Tiny New York Kitchen: Lemon & Herb Crusted Barramundi

By Victoria Hart Glavin of Tiny New York Kitchen

Barramundi is a mild fish with a buttery flavor and delicate, flaky texture and is a good substitute for red snapper or Chilean sea bass. Barramundi boasts high levels of omega 3s and scores extra points for sustainability and affordability.


  • Zest of 1 Lemon
  • 1/2 Teaspoon Chili Powder
  • 1 Tablespoon Fresh Thyme Leaves
  • 2 Tablespoons Chopped Flat Leaf Parsley
  • 1 Tablespoon Olive Oil
  • 1 Teaspoon Kosher Salt
  • 1 Teaspoon Freshly Ground Pepper
  • 12 Ounces Barramundi Fillets

Season barramundi fish with lemon zest, chili powder thyme, and parsley. Cover with plastic wrap and place in fridge for 15 minutes. Add olive oil to large sauté pan and heat over a medium-high heat for 3 minutes. Remove fish from fridge and season both sides with kosher salt and pepper. Place fish in pan and cook for 4 to 5 minutes. Turn fish over, lower heat to medium-low, and cook until fish is no longer translucent and flakes with a fork. Be sure not to overcook. Serves 2


Victoria Hart Glavin has been cooking and writing recipes since she was a teenager.

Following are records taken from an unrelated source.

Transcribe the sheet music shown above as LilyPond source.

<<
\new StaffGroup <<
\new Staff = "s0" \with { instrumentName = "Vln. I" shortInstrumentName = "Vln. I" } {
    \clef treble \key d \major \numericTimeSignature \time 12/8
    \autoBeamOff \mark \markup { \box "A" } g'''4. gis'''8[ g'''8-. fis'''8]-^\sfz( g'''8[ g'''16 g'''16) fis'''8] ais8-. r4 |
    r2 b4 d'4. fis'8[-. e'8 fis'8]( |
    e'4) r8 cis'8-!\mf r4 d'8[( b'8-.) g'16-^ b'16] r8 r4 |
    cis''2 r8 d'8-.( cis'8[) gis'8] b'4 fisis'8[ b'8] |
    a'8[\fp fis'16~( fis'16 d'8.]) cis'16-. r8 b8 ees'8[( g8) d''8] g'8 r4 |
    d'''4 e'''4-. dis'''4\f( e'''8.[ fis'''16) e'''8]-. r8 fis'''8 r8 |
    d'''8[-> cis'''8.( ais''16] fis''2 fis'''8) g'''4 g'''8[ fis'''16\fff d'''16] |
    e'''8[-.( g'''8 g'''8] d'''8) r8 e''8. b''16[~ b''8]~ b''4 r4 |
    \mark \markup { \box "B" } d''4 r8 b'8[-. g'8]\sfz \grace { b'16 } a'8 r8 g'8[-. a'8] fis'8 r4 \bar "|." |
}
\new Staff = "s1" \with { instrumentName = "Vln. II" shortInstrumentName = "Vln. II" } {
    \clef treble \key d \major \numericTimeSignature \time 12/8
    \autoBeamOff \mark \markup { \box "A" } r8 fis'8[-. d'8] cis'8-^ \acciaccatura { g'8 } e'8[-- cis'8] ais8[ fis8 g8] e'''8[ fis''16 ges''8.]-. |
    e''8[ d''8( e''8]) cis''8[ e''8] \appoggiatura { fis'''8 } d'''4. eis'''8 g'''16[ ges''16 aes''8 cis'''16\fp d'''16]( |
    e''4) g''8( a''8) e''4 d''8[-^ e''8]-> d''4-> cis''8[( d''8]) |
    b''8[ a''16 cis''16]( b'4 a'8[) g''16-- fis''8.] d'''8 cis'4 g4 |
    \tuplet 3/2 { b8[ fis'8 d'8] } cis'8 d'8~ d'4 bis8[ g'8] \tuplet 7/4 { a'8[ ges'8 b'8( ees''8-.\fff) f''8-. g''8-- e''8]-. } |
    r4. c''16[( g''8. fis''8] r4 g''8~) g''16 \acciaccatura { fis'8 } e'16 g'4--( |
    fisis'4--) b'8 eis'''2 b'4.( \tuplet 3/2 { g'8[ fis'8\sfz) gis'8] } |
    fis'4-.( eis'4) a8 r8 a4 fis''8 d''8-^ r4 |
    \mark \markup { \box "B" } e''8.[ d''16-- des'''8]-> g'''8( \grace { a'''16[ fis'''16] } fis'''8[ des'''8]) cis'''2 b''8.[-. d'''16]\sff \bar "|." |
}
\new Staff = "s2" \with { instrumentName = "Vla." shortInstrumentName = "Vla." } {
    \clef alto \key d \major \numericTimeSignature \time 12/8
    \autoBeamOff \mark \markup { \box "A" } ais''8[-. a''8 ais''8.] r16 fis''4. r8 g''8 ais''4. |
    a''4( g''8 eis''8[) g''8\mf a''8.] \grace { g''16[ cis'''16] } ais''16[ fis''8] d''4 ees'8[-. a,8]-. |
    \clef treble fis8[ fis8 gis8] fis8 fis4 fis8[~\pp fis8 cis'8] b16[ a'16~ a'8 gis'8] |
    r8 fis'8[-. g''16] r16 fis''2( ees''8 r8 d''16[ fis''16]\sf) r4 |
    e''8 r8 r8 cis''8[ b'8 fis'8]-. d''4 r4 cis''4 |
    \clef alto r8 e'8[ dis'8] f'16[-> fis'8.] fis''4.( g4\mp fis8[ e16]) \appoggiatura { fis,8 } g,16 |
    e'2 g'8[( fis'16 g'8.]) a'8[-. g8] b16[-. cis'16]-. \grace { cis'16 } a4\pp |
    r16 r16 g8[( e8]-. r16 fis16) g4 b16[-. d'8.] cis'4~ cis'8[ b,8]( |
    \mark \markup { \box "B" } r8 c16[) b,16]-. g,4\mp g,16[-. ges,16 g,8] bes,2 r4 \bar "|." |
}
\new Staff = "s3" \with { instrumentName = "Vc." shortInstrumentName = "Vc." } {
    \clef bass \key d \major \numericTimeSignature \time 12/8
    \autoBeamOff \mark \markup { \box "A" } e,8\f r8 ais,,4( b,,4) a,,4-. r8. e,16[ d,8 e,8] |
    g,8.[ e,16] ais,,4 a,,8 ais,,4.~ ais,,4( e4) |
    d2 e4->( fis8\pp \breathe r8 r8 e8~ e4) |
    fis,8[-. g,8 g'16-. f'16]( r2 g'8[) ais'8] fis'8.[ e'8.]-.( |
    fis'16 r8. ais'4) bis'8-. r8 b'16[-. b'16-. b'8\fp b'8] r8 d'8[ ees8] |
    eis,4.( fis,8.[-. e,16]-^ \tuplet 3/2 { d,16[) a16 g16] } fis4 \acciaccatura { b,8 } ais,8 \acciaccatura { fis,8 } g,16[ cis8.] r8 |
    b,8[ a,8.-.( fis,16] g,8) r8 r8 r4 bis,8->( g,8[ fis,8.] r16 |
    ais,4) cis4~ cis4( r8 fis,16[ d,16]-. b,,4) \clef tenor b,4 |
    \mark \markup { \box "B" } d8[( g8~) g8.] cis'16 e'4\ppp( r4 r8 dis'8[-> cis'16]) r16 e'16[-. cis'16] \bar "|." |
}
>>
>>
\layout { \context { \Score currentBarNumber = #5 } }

Originally from Nebraska, her appreciation for culinary technique took off when she moved to Lyon, France.

While living in France, Victoria studied French cooking from an expert Lyonnais chef. Victoria learned to love the local culture of preparing and enjoying fresh, seasonal foods. While in France, Victoria experienced the joys of shopping for local produce at the market and preparing fresh foods simply and beautifully in order to enhance the experience of the table. During her time in France, she says she “learned how to squeeze tomatoes at the local market” and “took everything in by osmosis.”

Currently, Victoria creates tasty treats in her tiny kitchen, in New York City, for all to enjoy and on weekends she explores Fairfield County where has a second home. Victoria has shared her recipes with others and now you can enjoy the Tiny New York Kitchen recipe collection, too!  Victoria is a member of Culinary Historians of New York and a member of the Association for the Study of Food and Society.